Sales of newly-constructed homes powered to the highest in ten years last month, as pent-up demand for housing bumped up against low inventory of currently-owned properties on the market.
There was another telling detail in the Commerce Department’s new-home sales report out Monday. More than 36% of homes sold during October had not yet been started — the highest share since late 2005.
If buyers are forking over money to buy homes that haven’t even been started yet, let alone finished, it’s a real confirmation of strong demand, said Robert Dietz, chief economist for the National Association of Home Builders, the industry trade group.
Read:Why aren’t there enough houses to buy?

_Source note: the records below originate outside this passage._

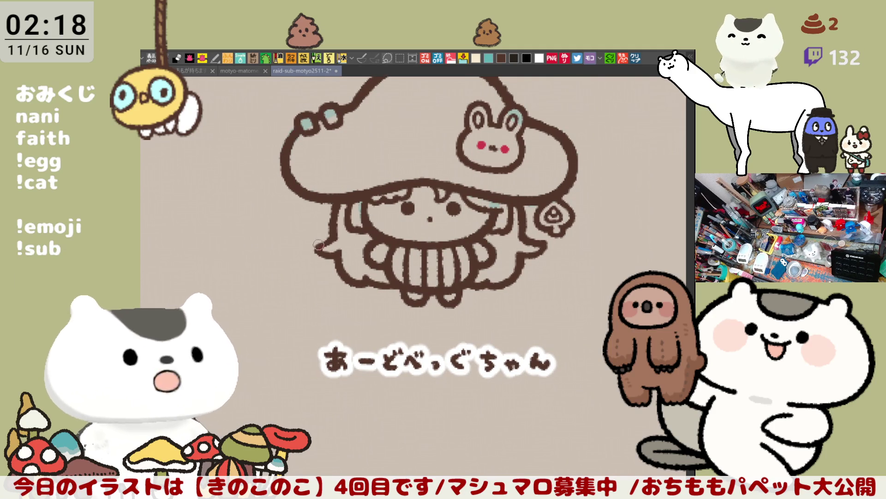
scroll(356, 247, down, 3)
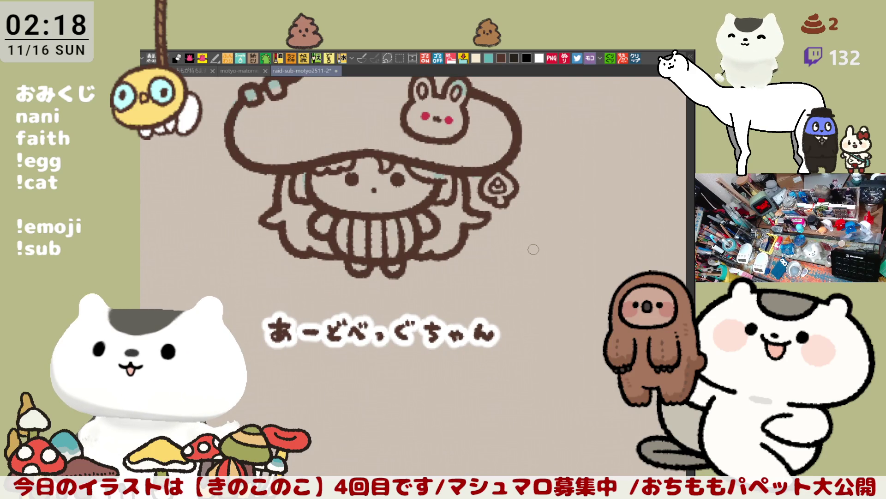
scroll(534, 249, up, 3)
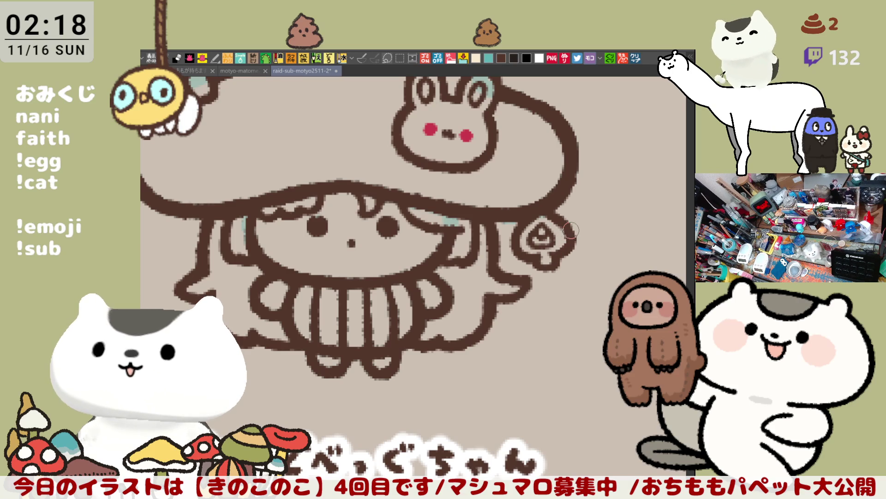
scroll(565, 230, down, 5)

That should translate into a higher pace of construction and sales in future months, Dietz said.
But there are some caveats.
Home building — already a labor-intensive, difficult-to-scale, high-cost endeavor — has become even more so since the housing bubble burst. Over the past 12 months, home builders and remodelers have hired about 98,500 new workers, but Dietz reckons 150,000 to 160,000 are needed. One and a half million workers lost their jobs in the downturn, and only about half that number have been hired back since the trough, NAHB says.
Read:Home-builder confidence climbs to 8-month high in November
The prices of things builders need to do their work, such as lots and lumber, are also pinching.
Dietz says the industry is aware it needs to do more to staff up, such as working with trade schools and doing more to encourage training. The pace of housing starts won’t jump, he said, so much as “ramp up slowly.”
That’s still good news for employment, the economy, and the supply-starved housing market.